*EXCERPTED TEXT*:
• • •

Kristen Spaduzzi, the North Carolina Medical Society’s (NCMS) Director of Value-Based Health Care, attended the 4th Annual Move to Value Summit, presented by CHESS and held at the Wake Forest Biotech Place conference center Aug. 28-29. This is her report.
The Summit balanced “what is happening now in health care” with “where we are going in health care.”Every presentation encouraged us to think outside the box and to consider health care in a whole new light.  Below is a ‘highlight reel’ of what was presented:

  • Barbara Lennon, CHESS, demonstrated how accurate coding improves payment inefficiencies and provides insight into expected costs at the patient level, specifically by properly using Risk Adjustment and Hierarchical Condition Category payment models.
  • Kavita Patel, The Brookings Institution, provided a humorous look at the current political landscape in health care, from the President’s pressure on Congress to replace the Affordable Care Act (ACA) to the Senate’s failure to pass any legislation. Dr. Patel stated the health care debate is not over, but expects the focus to shift to more bipartisan efforts to improve the failures of the ACA.

• • •

Saved data entries:
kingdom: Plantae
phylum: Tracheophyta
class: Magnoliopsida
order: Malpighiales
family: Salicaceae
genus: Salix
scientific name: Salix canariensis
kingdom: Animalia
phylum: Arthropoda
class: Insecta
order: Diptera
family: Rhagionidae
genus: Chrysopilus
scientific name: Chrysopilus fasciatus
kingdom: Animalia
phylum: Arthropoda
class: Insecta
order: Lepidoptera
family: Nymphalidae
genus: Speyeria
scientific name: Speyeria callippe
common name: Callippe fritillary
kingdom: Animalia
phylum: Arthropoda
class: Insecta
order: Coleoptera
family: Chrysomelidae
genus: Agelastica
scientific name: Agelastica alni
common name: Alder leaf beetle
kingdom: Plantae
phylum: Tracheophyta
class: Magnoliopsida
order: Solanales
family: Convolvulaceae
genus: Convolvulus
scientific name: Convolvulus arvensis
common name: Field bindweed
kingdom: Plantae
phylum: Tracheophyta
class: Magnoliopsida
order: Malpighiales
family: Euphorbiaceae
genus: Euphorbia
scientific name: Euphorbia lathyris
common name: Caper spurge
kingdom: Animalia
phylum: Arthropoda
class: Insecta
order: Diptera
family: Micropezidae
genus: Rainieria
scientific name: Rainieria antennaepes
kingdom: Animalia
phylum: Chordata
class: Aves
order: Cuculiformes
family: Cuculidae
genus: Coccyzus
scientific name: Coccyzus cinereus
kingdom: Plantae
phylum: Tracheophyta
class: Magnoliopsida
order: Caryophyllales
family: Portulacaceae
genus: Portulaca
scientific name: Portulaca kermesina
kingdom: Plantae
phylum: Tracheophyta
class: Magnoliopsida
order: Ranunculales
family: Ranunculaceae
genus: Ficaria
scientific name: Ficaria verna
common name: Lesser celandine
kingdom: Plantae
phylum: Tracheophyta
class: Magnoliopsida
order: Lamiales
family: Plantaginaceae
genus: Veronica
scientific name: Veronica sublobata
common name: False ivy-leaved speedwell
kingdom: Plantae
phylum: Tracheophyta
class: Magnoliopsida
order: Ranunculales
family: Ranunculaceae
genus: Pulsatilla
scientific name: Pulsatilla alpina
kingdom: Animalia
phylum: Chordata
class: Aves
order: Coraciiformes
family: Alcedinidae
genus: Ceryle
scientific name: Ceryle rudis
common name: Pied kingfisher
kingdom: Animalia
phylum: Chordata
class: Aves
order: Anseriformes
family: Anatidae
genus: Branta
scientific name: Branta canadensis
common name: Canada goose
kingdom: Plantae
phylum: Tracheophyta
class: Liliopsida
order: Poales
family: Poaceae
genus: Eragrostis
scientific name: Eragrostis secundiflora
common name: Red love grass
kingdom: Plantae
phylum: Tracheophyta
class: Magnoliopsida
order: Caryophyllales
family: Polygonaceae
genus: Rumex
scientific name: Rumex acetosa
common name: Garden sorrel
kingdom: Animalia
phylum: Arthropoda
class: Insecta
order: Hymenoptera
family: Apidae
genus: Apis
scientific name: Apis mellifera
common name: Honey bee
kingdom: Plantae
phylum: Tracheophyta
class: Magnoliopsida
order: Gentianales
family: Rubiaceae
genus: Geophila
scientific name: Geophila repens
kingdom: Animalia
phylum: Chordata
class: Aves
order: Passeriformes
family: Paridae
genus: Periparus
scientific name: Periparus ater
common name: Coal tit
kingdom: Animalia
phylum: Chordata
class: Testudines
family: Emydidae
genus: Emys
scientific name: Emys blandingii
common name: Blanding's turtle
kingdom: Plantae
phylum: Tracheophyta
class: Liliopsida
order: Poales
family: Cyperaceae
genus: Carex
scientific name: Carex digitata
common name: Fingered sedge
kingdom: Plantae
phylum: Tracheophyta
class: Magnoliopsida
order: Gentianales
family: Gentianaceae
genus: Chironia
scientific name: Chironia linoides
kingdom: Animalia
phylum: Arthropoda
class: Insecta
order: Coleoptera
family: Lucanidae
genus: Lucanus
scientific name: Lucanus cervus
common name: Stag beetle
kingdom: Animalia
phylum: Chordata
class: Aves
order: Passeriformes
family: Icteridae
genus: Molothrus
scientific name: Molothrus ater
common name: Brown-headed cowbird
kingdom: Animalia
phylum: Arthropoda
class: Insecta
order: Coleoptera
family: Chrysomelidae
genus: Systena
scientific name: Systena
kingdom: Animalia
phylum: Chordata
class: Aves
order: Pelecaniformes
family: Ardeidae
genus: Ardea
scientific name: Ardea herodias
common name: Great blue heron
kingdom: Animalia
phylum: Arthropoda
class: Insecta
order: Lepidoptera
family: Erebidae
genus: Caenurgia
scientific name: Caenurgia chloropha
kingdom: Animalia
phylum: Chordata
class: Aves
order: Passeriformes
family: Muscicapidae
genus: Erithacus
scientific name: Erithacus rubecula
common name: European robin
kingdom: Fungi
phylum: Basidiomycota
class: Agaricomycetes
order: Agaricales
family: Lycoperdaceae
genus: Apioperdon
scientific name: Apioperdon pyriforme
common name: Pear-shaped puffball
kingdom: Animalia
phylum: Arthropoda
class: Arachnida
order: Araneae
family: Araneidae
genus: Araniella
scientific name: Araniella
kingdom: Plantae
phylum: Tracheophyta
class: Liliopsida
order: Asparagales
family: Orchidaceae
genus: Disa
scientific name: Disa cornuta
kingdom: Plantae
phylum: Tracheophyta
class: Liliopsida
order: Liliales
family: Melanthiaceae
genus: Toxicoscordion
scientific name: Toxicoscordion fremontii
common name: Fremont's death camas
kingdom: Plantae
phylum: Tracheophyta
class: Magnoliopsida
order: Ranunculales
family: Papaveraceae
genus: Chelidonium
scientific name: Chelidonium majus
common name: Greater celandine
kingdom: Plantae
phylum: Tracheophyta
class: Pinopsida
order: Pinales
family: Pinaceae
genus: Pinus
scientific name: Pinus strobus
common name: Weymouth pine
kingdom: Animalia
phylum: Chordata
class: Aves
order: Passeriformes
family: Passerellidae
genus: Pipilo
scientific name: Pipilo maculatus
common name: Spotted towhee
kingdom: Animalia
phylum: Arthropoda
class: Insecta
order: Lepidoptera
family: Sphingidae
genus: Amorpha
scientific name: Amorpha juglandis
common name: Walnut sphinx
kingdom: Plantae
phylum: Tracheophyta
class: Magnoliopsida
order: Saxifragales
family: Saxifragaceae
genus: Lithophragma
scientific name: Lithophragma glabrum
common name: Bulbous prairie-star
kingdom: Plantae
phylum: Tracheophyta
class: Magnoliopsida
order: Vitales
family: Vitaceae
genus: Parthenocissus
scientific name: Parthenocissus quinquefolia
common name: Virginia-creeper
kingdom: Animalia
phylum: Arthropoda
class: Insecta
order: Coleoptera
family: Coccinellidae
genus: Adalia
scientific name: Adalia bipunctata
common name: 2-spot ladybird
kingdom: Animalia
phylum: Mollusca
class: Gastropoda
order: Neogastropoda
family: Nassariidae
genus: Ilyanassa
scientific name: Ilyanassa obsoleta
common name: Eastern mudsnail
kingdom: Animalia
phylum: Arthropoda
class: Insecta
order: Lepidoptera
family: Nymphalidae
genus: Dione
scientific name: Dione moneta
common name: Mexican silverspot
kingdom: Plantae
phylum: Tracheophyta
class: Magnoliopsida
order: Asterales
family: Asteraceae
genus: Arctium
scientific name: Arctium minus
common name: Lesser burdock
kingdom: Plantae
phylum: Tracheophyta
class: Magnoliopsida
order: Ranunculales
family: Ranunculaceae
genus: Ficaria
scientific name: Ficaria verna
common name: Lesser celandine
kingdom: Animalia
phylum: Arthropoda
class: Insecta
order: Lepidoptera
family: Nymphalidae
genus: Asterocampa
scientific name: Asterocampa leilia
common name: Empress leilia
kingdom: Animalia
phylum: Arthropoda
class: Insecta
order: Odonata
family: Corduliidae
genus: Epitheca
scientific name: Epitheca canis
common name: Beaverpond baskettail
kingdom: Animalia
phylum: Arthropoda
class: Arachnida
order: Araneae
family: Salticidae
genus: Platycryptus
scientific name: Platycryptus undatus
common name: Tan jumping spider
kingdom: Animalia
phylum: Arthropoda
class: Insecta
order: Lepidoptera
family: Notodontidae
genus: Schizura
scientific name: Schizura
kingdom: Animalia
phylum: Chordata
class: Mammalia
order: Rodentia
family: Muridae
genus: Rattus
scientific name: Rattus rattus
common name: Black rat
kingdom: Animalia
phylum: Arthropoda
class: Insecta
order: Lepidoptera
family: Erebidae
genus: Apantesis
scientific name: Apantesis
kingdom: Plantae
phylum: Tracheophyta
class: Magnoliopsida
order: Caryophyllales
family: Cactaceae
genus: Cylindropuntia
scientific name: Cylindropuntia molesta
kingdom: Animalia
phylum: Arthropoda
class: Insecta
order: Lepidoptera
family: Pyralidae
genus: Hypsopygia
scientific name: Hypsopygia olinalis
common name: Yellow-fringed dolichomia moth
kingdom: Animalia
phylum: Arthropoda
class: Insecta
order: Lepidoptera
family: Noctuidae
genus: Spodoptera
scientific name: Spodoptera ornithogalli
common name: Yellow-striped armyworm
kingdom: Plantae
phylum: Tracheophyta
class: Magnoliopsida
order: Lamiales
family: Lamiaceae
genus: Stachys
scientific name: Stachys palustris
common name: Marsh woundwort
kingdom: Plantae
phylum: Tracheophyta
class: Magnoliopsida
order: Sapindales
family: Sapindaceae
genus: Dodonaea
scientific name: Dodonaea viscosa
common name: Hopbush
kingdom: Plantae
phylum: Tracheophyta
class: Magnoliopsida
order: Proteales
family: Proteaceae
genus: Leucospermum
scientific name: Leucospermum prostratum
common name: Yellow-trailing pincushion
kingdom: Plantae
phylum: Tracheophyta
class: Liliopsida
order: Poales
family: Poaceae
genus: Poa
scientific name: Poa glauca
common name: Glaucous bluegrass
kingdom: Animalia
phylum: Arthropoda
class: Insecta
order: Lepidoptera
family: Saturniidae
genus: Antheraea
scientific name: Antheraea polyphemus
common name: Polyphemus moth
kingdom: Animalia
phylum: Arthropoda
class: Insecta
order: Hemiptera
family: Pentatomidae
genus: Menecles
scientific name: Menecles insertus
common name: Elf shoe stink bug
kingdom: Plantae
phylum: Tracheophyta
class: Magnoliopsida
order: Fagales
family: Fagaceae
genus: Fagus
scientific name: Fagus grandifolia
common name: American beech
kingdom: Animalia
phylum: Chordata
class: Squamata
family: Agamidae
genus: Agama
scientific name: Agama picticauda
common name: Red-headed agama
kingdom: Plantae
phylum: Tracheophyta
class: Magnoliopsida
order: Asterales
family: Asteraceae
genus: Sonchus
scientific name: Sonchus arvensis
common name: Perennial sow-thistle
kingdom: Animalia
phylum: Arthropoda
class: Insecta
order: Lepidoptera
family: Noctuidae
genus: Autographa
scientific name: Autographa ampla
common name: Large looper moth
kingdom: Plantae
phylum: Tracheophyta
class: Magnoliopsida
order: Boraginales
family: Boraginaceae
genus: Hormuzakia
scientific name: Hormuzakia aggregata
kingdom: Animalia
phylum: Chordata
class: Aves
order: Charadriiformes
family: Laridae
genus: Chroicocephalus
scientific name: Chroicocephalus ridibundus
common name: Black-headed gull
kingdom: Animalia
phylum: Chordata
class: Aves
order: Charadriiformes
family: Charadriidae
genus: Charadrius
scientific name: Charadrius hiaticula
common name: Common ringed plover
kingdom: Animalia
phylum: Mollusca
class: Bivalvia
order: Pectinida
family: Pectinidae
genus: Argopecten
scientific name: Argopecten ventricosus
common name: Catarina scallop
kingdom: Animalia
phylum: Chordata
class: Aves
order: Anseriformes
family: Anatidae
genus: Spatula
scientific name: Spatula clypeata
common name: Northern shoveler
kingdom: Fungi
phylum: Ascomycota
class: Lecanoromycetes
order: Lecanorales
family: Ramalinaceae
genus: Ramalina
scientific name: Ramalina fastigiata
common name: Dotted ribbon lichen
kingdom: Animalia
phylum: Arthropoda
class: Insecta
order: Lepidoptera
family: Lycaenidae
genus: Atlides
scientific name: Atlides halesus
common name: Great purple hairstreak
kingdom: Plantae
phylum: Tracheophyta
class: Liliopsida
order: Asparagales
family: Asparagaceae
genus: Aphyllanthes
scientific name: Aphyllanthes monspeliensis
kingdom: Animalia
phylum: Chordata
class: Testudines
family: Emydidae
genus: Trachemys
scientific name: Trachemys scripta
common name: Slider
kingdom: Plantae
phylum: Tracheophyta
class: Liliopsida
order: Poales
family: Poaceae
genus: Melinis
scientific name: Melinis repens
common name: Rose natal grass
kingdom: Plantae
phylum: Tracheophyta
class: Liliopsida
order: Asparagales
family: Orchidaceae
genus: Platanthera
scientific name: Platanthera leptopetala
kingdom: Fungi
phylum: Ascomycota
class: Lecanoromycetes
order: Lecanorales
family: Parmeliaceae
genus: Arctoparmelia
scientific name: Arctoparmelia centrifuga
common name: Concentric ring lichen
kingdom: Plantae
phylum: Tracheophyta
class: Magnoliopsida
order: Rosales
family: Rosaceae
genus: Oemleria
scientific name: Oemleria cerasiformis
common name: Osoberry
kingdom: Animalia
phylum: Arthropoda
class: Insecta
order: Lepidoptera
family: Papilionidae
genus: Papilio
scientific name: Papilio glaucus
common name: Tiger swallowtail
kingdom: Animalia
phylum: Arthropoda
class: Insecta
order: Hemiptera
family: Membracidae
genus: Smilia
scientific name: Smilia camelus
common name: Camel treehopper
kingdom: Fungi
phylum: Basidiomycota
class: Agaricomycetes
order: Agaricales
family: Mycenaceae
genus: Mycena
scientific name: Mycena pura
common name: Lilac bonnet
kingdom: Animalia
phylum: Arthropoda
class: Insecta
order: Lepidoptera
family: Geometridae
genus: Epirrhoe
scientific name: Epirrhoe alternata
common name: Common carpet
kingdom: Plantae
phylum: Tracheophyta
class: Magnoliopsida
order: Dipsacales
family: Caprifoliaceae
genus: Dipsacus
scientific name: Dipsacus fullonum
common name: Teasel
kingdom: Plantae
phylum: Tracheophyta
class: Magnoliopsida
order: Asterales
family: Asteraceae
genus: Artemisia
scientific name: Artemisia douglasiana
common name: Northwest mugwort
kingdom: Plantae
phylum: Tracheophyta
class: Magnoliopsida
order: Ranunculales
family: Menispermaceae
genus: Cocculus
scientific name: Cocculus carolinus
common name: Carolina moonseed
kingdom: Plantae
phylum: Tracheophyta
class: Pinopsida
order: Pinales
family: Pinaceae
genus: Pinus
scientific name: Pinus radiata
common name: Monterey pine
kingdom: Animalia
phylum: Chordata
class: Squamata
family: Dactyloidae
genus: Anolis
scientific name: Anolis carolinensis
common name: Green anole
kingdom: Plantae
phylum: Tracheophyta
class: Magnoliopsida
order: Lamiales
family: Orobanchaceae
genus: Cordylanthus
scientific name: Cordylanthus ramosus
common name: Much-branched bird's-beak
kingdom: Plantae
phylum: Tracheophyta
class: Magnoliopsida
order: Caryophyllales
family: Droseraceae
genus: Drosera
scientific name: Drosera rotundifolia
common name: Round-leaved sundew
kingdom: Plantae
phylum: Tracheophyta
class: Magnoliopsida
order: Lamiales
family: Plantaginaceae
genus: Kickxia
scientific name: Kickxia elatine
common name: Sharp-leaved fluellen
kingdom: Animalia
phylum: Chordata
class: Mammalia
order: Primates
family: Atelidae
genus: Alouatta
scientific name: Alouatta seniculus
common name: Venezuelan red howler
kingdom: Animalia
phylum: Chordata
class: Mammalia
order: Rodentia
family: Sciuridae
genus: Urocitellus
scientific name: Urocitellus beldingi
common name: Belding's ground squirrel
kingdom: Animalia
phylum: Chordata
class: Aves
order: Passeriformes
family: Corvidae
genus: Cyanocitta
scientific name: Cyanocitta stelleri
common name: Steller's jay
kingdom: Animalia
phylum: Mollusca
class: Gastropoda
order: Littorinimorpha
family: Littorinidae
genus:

• • •

*TASKS TO COMPLETE*:
- A) Repeat everything in the Move to Value Summit report from "Kristen Spaduzzi, the" down to "Category payment models.".
- B) Carry the Move to Value Summit report on from its final sentence.

*ANSWERS TO EACH TASK*:
- A)
Kristen Spaduzzi, the North Carolina Medical Society’s (NCMS) Director of Value-Based Health Care, attended the 4th Annual Move to Value Summit, presented by CHESS and held at the Wake Forest Biotech Place conference center Aug. 28-29. This is her report.
The Summit balanced “what is happening now in health care” with “where we are going in health care.”Every presentation encouraged us to think outside the box and to consider health care in a whole new light.  Below is a ‘highlight reel’ of what was presented:

  • Barbara Lennon, CHESS, demonstrated how accurate coding improves payment inefficiencies and provides insight into expected costs at the patient level, specifically by properly using Risk Adjustment and Hierarchical Condition Category payment models.

- B)
  • The NCMS’ Melanie Phelps and Centene’s Elizabeth Curran presented an overview of Medicaid in North Carolina, offering the timeline from passage of HB 372, the Medicaid reform bill, to implementing Medicaid managed care in 2019. The presentation highlighted Carolina Complete Health, which represents the partnership between the NCMS, the North Carolina Community Health Center Association and Centene.  Carolina Complete Health will bid for one of three statewide slots for a Medicaid managed care plan.
  • Crystal Run Healthcare’s Dr. Scott Hines spoke on the impact variations in care have on cost, quality of care and access. He presented a study by his organization that focused on one specialty group and the negative impact of variations in treating a specific diagnosis. Once the providers started communicating and aligning best practices, the negative impact was mitigated.
  • Michael Cousins, Ph.D., Lumeris, offered a tutorial on using predictive analytics to provide better quality patient care. He accentuated the usefulness of predictive analytics by showing the difference when a physician had access to the social determinants that prevented a patient from being compliant with their medication, i.e. costs, transportation, a nearby pharmacy.
  • Judy Murphy, IBM Global Healthcare, provided an eye-opening presentation on IBM’s Watson, a supercomputer that marries technology with humanity through cognitive processing. She shared how Watson is currently being used and the hopes for its future in health care.
  • Grace Terrell, Envision Genomics, provided a lesson in using genomics to improve quality of patient care at the individual patient level. Dr. Terrell gave an example of a boy dying from a rare disease. With genome-sequencing technology, however, the doctors were able to zero in on the exact mutation of cells causing the problem. This allowed them to implement the proper treatment plan. This case of precision medicine was described in the book One in a Billion.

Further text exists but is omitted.